(Page images and extracted text)
_____

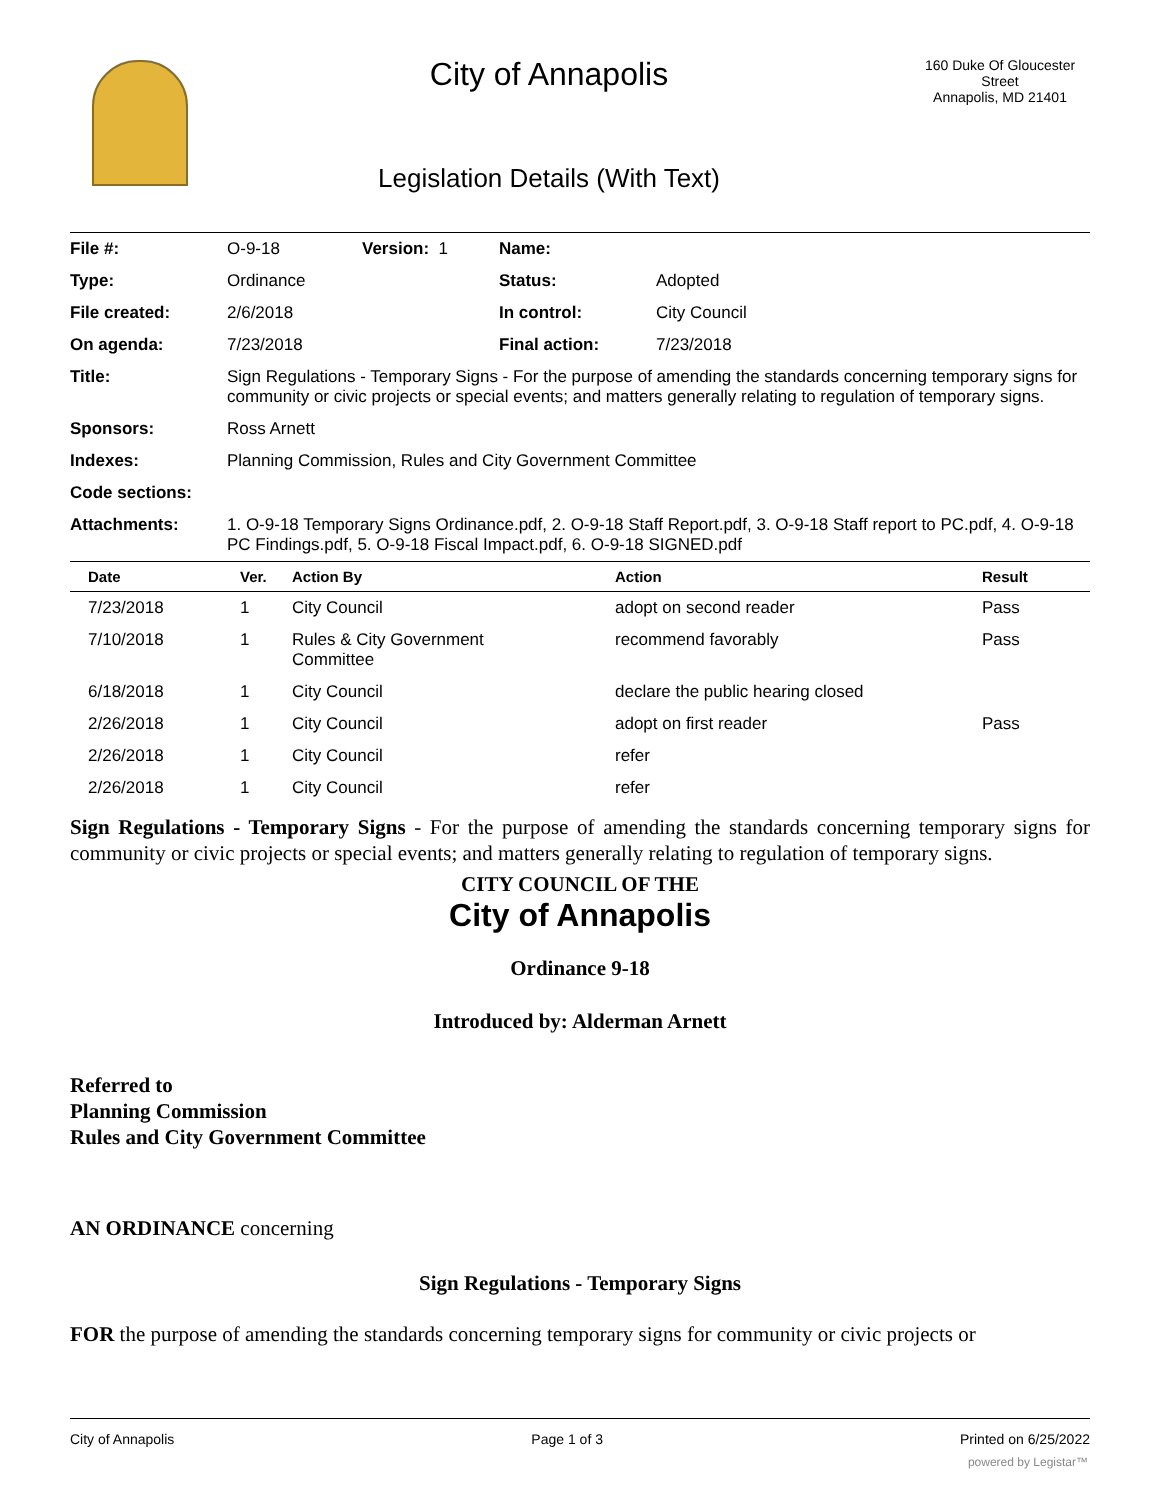City of Annapolis
Legislation Details (With Text)
160 Duke Of Gloucester Street
Annapolis, MD 21401
| File #: | O-9-18 | Version: 1 | Name: | |
| Type: | Ordinance | | Status: | Adopted |
| File created: | 2/6/2018 | | In control: | City Council |
| On agenda: | 7/23/2018 | | Final action: | 7/23/2018 |
| Title: | Sign Regulations - Temporary Signs - For the purpose of amending the standards concerning temporary signs for community or civic projects or special events; and matters generally relating to regulation of temporary signs. | | | |
| Sponsors: | Ross Arnett | | | |
| Indexes: | Planning Commission, Rules and City Government Committee | | | |
| Code sections: | | | | |
| Attachments: | 1. O-9-18 Temporary Signs Ordinance.pdf, 2. O-9-18 Staff Report.pdf, 3. O-9-18 Staff report to PC.pdf, 4. O-9-18 PC Findings.pdf, 5. O-9-18 Fiscal Impact.pdf, 6. O-9-18 SIGNED.pdf | | | |
| Date | Ver. | Action By | Action | Result |
| --- | --- | --- | --- | --- |
| 7/23/2018 | 1 | City Council | adopt on second reader | Pass |
| 7/10/2018 | 1 | Rules & City Government Committee | recommend favorably | Pass |
| 6/18/2018 | 1 | City Council | declare the public hearing closed | |
| 2/26/2018 | 1 | City Council | adopt on first reader | Pass |
| 2/26/2018 | 1 | City Council | refer | |
| 2/26/2018 | 1 | City Council | refer | |
Sign Regulations - Temporary Signs - For the purpose of amending the standards concerning temporary signs for community or civic projects or special events; and matters generally relating to regulation of temporary signs.
CITY COUNCIL OF THE
City of Annapolis
Ordinance 9-18
Introduced by: Alderman Arnett
Referred to
Planning Commission
Rules and City Government Committee
AN ORDINANCE concerning
Sign Regulations - Temporary Signs
FOR the purpose of amending the standards concerning temporary signs for community or civic projects or
City of Annapolis Page 1 of 3 Printed on 6/25/2022
powered by Legistar™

_____

## Assigned task
"Planning" is the word to look for; copy every line of the data that has it.

## Response area
| Indexes: | Planning Commission, Rules and City Government Committee | | | |
Planning Commission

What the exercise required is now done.